DOJ Calls for Prison Sentence for Ex-FBI Attorney Clinesmith Who Altered Email in FISA Request

Former FBI attorney Kevin Clinesmith.

By Steve Neavling

The Justice Department is seeking a prison sentence for the former FBI lawyer who pleaded guilty in August to altering an email used to seek the continued surveillance of former Trump campaign adviser Carter Page.

Kevin Clinesmith admitted he doctored the email, which was submitted to the Foreign Intelligence Surveillance Court (FISA). 

Attorneys with special counsel John Durham are calling on a sentence of between two to six months, saying in a court filing that the case “filed public disgust of the FBI and entire” FISA program, The Washington Post reports.

“An attorney — particularly an attorney in the FBI’s Office of General Counsel — is the last person that FBI agents or this Court should expect to create a false document,” prosecutors Anthony Scarpelli and Neeraj N. Patel wrote. “This Court’s sentence should be designed, in part, to send a powerful message to the community that this type of conduct — falsifying information to hide facts from a court — will not be tolerated.”

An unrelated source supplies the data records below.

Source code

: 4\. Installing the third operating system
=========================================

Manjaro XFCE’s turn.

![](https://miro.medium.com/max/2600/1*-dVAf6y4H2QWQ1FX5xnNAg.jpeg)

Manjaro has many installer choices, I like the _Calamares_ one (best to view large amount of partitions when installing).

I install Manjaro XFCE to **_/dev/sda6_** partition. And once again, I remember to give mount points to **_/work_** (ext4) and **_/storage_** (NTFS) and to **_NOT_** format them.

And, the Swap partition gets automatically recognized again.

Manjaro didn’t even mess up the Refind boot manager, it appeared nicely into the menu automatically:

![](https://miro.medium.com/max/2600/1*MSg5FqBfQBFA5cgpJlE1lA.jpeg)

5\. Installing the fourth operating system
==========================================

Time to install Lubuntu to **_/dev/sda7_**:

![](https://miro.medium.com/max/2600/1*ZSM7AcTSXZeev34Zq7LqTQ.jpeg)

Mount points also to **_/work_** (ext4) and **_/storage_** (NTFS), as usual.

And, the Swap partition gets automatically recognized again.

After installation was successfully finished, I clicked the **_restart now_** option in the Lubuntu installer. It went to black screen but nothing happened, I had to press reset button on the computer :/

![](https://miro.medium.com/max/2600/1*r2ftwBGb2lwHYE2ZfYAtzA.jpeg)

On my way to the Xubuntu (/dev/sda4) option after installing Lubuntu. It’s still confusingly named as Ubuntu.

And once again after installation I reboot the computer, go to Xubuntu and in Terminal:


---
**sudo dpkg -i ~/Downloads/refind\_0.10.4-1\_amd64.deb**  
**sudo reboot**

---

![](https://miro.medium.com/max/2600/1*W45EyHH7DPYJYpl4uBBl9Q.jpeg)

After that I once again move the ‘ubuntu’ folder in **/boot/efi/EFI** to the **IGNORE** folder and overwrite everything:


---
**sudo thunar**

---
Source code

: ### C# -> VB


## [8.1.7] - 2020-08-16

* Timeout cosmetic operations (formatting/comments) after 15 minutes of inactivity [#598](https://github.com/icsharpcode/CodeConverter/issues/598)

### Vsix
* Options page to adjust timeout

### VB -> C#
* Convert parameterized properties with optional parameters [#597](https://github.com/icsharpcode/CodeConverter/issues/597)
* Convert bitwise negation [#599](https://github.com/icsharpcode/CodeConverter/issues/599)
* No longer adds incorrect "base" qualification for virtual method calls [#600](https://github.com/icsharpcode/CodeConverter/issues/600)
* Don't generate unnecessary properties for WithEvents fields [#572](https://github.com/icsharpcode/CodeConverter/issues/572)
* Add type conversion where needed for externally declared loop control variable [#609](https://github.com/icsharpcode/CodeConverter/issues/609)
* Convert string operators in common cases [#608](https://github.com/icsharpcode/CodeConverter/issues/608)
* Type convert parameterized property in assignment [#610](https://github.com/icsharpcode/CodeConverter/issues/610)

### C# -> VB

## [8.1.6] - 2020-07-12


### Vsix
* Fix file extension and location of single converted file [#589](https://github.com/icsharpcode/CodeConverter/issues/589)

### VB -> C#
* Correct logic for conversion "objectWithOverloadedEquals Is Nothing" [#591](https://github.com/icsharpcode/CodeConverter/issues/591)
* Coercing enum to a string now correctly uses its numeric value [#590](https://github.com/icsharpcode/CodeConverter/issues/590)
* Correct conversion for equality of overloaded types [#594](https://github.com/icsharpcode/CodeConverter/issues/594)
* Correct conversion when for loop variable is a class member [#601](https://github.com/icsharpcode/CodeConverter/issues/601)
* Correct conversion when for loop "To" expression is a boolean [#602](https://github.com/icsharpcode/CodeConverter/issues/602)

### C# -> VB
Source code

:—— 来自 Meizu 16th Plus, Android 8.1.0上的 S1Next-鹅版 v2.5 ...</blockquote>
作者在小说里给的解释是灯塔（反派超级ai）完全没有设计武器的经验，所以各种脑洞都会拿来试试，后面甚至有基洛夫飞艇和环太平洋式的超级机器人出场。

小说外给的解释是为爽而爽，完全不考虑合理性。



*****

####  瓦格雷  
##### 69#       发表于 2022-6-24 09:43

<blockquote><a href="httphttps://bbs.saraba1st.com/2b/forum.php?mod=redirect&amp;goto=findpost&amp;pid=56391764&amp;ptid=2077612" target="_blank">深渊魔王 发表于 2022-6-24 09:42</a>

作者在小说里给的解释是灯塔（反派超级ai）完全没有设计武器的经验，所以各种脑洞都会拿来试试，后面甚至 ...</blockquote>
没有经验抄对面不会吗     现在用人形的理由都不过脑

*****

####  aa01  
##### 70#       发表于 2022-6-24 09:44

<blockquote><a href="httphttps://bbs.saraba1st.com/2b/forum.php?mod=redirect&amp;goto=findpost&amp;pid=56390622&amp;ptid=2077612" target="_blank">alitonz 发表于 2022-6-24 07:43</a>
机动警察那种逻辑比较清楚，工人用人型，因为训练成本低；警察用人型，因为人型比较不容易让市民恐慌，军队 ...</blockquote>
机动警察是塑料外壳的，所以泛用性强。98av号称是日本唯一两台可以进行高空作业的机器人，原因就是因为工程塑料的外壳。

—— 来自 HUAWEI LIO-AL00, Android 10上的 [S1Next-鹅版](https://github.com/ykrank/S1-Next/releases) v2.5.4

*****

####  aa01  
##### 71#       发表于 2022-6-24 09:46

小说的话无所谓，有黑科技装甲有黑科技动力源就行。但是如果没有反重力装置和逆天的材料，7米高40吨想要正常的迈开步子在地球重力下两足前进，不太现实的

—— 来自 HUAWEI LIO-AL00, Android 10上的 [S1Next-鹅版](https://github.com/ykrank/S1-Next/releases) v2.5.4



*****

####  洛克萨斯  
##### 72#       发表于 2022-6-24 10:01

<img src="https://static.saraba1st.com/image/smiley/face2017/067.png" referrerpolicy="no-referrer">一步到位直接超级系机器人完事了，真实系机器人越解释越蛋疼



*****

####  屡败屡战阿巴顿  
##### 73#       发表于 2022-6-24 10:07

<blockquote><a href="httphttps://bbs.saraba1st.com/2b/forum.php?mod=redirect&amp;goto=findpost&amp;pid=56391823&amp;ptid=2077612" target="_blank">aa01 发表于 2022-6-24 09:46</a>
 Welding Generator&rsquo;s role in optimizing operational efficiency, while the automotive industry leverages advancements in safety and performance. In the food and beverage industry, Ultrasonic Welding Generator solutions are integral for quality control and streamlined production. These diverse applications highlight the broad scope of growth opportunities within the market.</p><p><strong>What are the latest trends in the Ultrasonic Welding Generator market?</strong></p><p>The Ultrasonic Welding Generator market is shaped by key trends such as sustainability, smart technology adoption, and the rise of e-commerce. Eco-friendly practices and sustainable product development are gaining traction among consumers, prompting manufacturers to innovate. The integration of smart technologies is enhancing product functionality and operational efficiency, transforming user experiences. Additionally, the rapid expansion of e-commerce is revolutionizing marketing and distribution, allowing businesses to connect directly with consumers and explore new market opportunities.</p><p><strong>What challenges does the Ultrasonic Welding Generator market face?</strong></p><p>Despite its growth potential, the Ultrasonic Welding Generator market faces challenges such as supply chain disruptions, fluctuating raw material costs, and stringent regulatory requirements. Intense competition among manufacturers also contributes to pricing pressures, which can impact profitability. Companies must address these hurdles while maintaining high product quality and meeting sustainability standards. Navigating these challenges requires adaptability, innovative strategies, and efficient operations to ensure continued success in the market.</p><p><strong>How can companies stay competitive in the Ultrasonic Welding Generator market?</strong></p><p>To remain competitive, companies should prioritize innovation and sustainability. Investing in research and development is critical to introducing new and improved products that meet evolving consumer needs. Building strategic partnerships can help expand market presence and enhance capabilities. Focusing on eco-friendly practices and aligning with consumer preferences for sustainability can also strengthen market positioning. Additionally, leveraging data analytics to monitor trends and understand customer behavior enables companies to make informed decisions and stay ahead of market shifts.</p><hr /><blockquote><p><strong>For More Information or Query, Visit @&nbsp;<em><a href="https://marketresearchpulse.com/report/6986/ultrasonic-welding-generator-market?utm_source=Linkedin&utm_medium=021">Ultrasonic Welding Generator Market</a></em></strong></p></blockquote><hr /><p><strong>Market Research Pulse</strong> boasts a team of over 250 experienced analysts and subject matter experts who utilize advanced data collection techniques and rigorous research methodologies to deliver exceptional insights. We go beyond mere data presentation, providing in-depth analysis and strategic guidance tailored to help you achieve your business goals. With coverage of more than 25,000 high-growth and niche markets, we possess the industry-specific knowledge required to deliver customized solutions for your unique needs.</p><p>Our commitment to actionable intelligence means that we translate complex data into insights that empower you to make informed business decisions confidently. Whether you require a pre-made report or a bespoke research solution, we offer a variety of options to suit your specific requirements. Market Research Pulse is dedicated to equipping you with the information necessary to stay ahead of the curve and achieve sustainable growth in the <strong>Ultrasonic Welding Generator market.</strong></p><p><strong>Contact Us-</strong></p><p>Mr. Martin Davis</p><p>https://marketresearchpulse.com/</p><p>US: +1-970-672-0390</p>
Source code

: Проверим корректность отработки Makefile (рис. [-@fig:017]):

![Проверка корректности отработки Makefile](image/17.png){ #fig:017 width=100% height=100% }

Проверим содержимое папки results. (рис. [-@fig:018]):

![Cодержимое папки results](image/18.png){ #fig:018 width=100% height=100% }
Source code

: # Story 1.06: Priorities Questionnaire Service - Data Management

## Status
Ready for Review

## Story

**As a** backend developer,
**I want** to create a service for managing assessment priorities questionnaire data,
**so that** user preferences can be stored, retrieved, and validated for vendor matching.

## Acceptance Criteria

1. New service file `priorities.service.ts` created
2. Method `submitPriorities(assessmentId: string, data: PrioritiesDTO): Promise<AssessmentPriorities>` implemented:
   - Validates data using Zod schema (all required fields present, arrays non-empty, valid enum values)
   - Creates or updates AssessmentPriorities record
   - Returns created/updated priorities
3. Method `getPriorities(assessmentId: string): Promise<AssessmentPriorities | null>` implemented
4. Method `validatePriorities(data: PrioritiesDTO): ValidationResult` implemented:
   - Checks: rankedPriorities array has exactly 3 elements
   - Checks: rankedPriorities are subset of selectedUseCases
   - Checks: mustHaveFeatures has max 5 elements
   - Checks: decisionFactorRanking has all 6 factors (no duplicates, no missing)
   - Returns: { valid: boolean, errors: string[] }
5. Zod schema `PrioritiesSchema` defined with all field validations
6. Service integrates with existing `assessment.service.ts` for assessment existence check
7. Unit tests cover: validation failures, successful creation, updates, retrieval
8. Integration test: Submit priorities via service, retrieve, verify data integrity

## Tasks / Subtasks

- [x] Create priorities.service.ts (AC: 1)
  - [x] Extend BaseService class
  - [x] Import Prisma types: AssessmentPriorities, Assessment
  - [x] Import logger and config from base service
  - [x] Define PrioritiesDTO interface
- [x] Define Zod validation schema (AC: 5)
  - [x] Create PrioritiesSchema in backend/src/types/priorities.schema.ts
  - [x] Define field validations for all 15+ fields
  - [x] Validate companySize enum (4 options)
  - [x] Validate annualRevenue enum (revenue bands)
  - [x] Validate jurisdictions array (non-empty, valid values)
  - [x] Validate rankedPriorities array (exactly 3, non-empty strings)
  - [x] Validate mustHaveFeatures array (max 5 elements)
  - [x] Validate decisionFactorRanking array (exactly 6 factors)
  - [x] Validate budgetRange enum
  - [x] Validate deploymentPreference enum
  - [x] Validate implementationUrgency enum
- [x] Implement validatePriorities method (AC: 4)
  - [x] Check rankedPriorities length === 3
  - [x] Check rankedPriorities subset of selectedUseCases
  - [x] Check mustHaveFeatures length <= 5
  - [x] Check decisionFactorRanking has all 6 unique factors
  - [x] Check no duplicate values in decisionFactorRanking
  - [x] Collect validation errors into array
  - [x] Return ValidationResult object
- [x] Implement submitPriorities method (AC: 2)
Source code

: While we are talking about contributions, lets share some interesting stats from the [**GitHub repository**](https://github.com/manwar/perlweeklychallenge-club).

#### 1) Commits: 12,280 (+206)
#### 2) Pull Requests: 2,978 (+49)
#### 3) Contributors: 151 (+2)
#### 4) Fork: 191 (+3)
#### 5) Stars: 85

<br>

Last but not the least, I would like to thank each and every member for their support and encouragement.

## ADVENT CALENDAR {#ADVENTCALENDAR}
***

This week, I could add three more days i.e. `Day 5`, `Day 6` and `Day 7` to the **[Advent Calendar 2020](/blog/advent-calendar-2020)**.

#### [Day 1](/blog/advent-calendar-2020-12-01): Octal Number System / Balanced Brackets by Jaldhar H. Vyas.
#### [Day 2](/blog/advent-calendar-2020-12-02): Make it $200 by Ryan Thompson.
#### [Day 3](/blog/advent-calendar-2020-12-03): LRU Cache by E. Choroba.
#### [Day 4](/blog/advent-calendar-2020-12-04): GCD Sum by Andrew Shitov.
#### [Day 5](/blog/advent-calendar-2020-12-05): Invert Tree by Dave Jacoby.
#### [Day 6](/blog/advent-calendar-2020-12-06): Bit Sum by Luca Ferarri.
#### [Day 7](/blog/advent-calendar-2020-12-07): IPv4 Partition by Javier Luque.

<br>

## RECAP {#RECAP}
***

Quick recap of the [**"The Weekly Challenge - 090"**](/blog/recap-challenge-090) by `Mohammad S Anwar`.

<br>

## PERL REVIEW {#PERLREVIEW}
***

Sentencing is set for Dec. 10. Clinestmith faces a maximum penalty of five years in prison, but the sentencing guidelines call for zero to six months behind bars. 

Clinestmith’s attorneys are requesting probation and community service. 

“By altering a colleague’s email, he cut a corner in a job that required far better of him. He failed to live up to the FBI’s and his own high standards of conduct,” lead Clinesmith defense attorney Justin V. Shur wrote in a sentencing request.

Clinestmith’s guilty plea stems from the investigation into how the Obama administration investigated Russian interference in the 2016 presidential election. The email suggested that Page was not a source for the CIA, even though he had a relationship with the agency.

Clinesmith admitted he was guilty but said he believed at the time that his statement about Page was true.